Experience: 5+ Years
Type: 3 Days WFH and 2 Days WFO
Location: Bangalore
Notice-period: Immediate/15 days
Budget: As per Company Norms
Technology: IT
Mandatory Skills:
- Apache Spark and either PySpark or Scala: Extensive hands-on experience with Spark for large-scale data processing and analysis. Proficiency in either PySpark or Scala for developing Spark applications.
- Databricks: Strong expertise in using Databricks for big data analytics, data engineering, and collaborative work on Apache Spark.
- Github: Proficient in version control using Git and GitHub for managing and tracking changes in the codebase.
- Data Warehousing (DWH): Experience with one or more of the following DWH technologies – Snowflake, Presto, Hive, or Hadoop. Ability to design, implement, and optimize data warehouses.
- Python: Advanced programming skills in Python for data manipulation, analysis, and scripting tasks.
- SQL: Strong proficiency in SQL for querying, analyzing, and manipulating large datasets in relational databases.
- Data Streaming or Data Batch: In-depth knowledge and hands-on experience in both data streaming and batch processing methodologies.
Good to Have:
- Kafka: Familiarity with Apache Kafka for building real-time data pipelines and streaming applications.
- Jenkins: Experience with Jenkins for continuous integration and continuous delivery (CI/CD) in the data engineering workflow.
Responsibilities:
- Design, develop, and maintain scalable and efficient data engineering solutions using Apache Spark and related technologies.
- Collaborate with cross-functional teams to understand data requirements, design data models, and implement data processing pipelines.
- Utilize Databricks for collaborative development, debugging, and optimization of Spark applications.
- Work with various data warehousing technologies such as Snowflake, Presto, Hive, or Hadoop to build robust and high-performance data storage solutions.
- Develop and optimize SQL queries for efficient data retrieval and transformation.
- Implement both batch and streaming data processing solutions to meet business requirements.
- Collaborate with other teams to integrate data engineering solutions into larger software systems.
- Utilize version control (Git/GitHub) for managing codebase and ensuring code quality through collaborative development practices.

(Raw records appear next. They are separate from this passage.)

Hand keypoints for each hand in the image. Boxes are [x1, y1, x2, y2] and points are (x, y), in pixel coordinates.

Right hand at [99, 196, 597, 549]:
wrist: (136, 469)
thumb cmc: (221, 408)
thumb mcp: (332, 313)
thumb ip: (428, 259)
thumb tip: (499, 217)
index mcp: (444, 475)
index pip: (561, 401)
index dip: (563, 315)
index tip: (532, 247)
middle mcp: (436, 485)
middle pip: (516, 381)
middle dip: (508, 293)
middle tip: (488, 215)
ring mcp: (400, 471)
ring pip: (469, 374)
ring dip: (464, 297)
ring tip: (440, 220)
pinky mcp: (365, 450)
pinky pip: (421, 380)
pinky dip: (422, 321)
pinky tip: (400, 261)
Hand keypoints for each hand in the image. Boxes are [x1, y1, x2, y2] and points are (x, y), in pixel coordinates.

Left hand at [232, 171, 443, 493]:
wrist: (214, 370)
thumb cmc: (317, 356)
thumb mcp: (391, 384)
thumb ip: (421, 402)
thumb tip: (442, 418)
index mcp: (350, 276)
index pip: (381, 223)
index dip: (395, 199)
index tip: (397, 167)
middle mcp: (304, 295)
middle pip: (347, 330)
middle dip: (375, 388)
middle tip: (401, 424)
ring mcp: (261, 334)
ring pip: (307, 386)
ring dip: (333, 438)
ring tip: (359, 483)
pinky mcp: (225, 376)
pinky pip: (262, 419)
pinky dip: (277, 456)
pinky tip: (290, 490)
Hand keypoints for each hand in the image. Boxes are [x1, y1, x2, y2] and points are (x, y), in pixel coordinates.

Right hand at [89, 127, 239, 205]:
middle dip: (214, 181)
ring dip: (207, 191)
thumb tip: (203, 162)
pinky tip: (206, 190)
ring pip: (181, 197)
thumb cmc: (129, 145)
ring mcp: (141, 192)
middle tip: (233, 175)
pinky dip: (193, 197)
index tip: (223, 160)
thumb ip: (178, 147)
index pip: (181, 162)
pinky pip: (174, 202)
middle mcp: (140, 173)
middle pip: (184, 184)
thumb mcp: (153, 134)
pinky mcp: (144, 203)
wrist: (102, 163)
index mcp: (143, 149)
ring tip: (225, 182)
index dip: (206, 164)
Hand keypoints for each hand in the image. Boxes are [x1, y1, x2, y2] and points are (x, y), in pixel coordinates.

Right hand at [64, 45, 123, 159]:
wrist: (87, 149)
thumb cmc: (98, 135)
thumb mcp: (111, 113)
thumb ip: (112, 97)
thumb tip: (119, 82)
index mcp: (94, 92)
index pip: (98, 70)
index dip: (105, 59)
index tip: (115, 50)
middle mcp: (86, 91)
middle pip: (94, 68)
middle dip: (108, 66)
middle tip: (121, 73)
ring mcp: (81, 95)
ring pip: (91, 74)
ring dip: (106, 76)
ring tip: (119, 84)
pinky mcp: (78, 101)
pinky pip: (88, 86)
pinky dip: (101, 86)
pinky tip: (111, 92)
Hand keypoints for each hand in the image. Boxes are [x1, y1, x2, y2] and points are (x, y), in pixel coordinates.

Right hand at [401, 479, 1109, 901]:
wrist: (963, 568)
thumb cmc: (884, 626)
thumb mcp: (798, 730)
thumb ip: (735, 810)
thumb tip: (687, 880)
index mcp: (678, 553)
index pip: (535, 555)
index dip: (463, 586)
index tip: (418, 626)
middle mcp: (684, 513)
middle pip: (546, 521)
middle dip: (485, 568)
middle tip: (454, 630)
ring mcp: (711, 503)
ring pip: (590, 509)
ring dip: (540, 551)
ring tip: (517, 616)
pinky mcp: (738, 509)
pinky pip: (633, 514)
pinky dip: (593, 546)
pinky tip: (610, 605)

- Stay updated on industry best practices, emerging technologies, and contribute to the adoption of new tools and techniques within the data engineering team.
Qualifications:
- Bachelor’s or Master’s degree in Computer Science, Information Technology, or a related field.
- 5+ years of experience in data engineering with a focus on big data processing.
- Proven experience in designing and implementing scalable data solutions using Spark, Databricks, and other relevant technologies.
- Strong programming skills in Python and proficiency in SQL.
- Experience with both batch and streaming data processing.
- Good communication skills and the ability to work collaboratively in a team environment.
- Optional: Certifications in relevant technologies such as Spark, Databricks, or AWS/GCP/Azure.